Healthy, great, and immeasurably positive relationships.

I also may have picked up a new hobby where I awkwardly leave a ring emoji under my friends instagram pictures because I am hinting I want them to get engaged.

But no pressure friends - Since I won't focus on my love life, I have all the time in the world to focus on yours ;)

And on a real note, I feel good giving myself some space to not feel obligated to put myself out there when that's all I've done since the Fall of 2013.

So, cheers to a year of rooting for healthy relationships, and I am also planning to post the funny dating stories along the way from this year to relive some of my most horridly embarrassing, but very memorable moments.

Dating in San Francisco: Modern Day Dating

Tuesday, August 9, 2016


I've been meaning to write a dating post...

But it's far too embarrassing and until I get permission from former datee's or remove them from my social media, I didn't want to venture "there".

This incident though, is further removed.

My life. Some times. The things that happen. I cannot run into someone who doesn't know someone who doesn't know something horribly embarrassing about me.

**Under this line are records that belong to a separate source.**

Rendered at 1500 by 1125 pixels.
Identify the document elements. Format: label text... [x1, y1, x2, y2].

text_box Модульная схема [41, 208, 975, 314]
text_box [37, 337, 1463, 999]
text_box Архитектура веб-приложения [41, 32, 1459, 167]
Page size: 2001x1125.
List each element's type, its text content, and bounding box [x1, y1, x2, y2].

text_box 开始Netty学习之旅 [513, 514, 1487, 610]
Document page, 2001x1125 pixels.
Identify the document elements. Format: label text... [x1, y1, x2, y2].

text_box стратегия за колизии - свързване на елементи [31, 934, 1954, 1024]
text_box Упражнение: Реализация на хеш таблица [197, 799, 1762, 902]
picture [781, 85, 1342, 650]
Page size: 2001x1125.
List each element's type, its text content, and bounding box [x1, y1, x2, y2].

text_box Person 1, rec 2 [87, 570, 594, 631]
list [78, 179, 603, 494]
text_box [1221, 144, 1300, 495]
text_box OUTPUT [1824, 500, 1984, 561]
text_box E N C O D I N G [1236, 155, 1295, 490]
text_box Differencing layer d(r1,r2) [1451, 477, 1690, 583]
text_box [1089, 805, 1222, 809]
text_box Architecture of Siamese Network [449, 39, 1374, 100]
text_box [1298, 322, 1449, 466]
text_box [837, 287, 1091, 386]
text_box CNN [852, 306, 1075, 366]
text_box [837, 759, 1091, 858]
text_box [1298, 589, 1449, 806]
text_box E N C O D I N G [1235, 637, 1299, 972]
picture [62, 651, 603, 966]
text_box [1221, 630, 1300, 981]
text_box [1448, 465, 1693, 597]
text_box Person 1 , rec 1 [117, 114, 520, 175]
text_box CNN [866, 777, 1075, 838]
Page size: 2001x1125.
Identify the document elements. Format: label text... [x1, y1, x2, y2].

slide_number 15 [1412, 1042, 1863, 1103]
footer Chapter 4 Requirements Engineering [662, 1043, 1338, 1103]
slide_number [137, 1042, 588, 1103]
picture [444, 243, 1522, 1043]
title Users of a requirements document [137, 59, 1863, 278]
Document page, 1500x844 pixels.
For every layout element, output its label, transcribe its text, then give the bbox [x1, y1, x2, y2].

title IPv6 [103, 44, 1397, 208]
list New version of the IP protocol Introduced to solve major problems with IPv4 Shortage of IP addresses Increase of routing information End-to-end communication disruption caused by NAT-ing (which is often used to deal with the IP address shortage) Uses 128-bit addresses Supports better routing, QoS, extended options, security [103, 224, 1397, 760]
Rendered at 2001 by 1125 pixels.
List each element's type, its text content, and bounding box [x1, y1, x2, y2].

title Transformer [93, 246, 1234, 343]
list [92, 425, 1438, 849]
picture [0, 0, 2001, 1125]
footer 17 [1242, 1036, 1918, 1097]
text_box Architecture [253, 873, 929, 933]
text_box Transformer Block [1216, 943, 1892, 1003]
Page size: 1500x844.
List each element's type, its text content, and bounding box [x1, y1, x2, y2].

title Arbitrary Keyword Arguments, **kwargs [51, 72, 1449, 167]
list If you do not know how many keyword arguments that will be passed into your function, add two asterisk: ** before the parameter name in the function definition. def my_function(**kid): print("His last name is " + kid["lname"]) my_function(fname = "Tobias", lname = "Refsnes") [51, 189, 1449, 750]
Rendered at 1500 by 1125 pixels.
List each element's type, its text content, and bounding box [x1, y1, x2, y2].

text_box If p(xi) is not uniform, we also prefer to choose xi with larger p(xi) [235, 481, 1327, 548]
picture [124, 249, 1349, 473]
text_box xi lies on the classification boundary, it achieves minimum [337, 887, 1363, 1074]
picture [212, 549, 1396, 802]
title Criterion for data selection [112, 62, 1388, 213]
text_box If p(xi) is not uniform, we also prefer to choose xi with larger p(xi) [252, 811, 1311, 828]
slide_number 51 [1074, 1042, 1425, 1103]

So last Monday. Typical Monday. I was meeting a friend and the first few places we tried, were not working out for us.

After walking all over the city, I decided to use UBER - carpool. All of a sudden, a guy hops in the front and turns around and says my name! I was like UMMM WHO ARE YOU?!?!

Turns out, I matched with him on an online dating app and never messaged him back....Awkward. Talk about the LONGEST 3 blocks of my life riding in uber with this stranger. I was so mortified I ran out of the car and bolted across the street where I almost got ran over by a prius.

And I'm not sure about you, but when I think of my "this is how it ends" moment....it's not by ummm, a prius.

A preview to modern dating in San Francisco.